Secte Rouge Explained

The Secte Rouge, also called the Cochon Gris or the Vinbrindingue, is or was a secret society in Haiti, which Zora Neale Hurston described in her 1938 book Tell My Horse.[1] Hurston's sources of information were lore related by Haitians, as well as a few earlier books.

Overview

She described them as a fearsome group of cannibals who performed rites distinct from vodoo practiced by many Haitians. According to Huston, Secte Rouge used counterfeit vodou ceremonies to hide their presence, and moreover that many of the practices abhorred by outsiders and attributed to vodou were actually committed by Secte Rouge (e.g., the robbery or desecration of graves).Hurston, 1990 edition published by Harper Perennial: Modern Classics, pp 208-209 Hurston provided descriptions of Secte Rouge ceremonies to the gods Maitre Carrefour (Lord of the Cross Roads) and Baron Cimetière, a deity involved with graveyards.

The Secte Rouge was held to have originated among slaves captured in the Mondongue region, now part of the Central African Republic, said to have practiced cannibalism in their homeland.[2] Their behavior was held in check by slavery during the 1700s when France ruled the island, but with the Haitian Revolution and independence in 1804 the Secte Rouge were unleashed. The tenure of President Fabre Geffrard (1859-1867) was said to have been the peak years of the Secte Rouge. Anecdotes include stories of a midwife near who murdered newborn infants specifically to consume their flesh, and human fingernails being discovered in food sold as pig's feet.

> _Stated goal 1_: According to the Secte Rouge article, whose presidency was said to mark the society's peak years?
> _Stated goal 2_: Extend the Secte Rouge article with a few more sentences that pick up after its last one.
The entries that come next have nothing to do with this.

> _Data shown_:
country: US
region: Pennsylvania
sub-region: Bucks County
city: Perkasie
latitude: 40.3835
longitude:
==
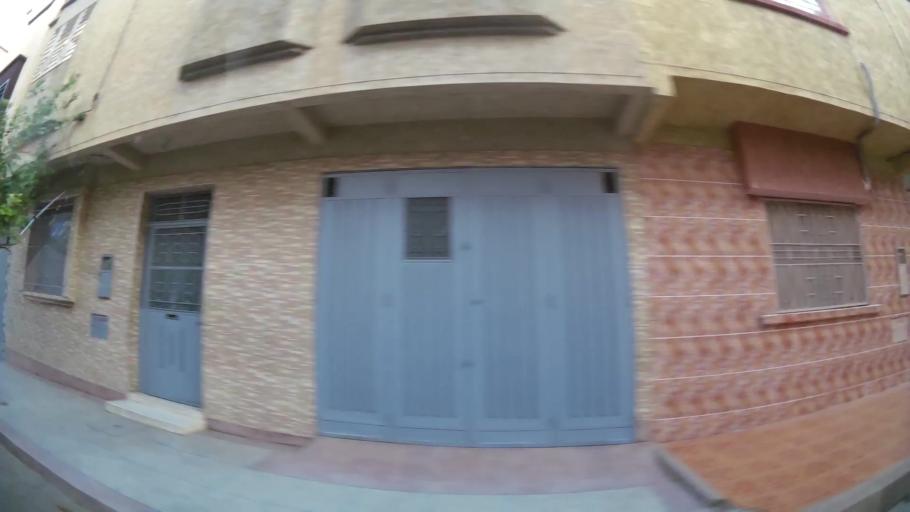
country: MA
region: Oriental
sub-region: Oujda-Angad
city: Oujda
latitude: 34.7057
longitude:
---
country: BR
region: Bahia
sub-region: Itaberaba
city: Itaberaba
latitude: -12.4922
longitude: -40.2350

> _Written answer 1_: That of President Fabre Geffrard (1859-1867).

> _Written answer 2_:
Hurston relates a conversation with an unidentified "high official of the Guarde d'Haiti" who said that police keep suspected Secte Rouge members under surveillance, hoping to gather evidence or observe criminal activity.[3] The Secte Rouge members kept a strict code of secrecy.[4]

Two earlier works are cited as containing references to the Secte Rouge: Description topographique, physique, civile, politique et historique de la partie francaise de l'isle Saint-Domingue (Tome Premier) (1796) by Médéric Louis Élie Moreau de Saint-Méry and Life in a Haitian Valley (1937) by Melville J. Herskovits.

In popular culture

In "The Man in the Morgue", episode 19 of the first season of the TV show Bones, Secte Rouge is portrayed as a group of vodou sorcerers who unbalance the world and seek to do evil.

The group appears in the Doctor Who spinoff novel White Darkness.

Notes and References

  1. Tell My Horse: Vodou and Life in Haiti and Jamaica by Zora Neale Hurston, 1938, Chapter 14: "Secte Rouge"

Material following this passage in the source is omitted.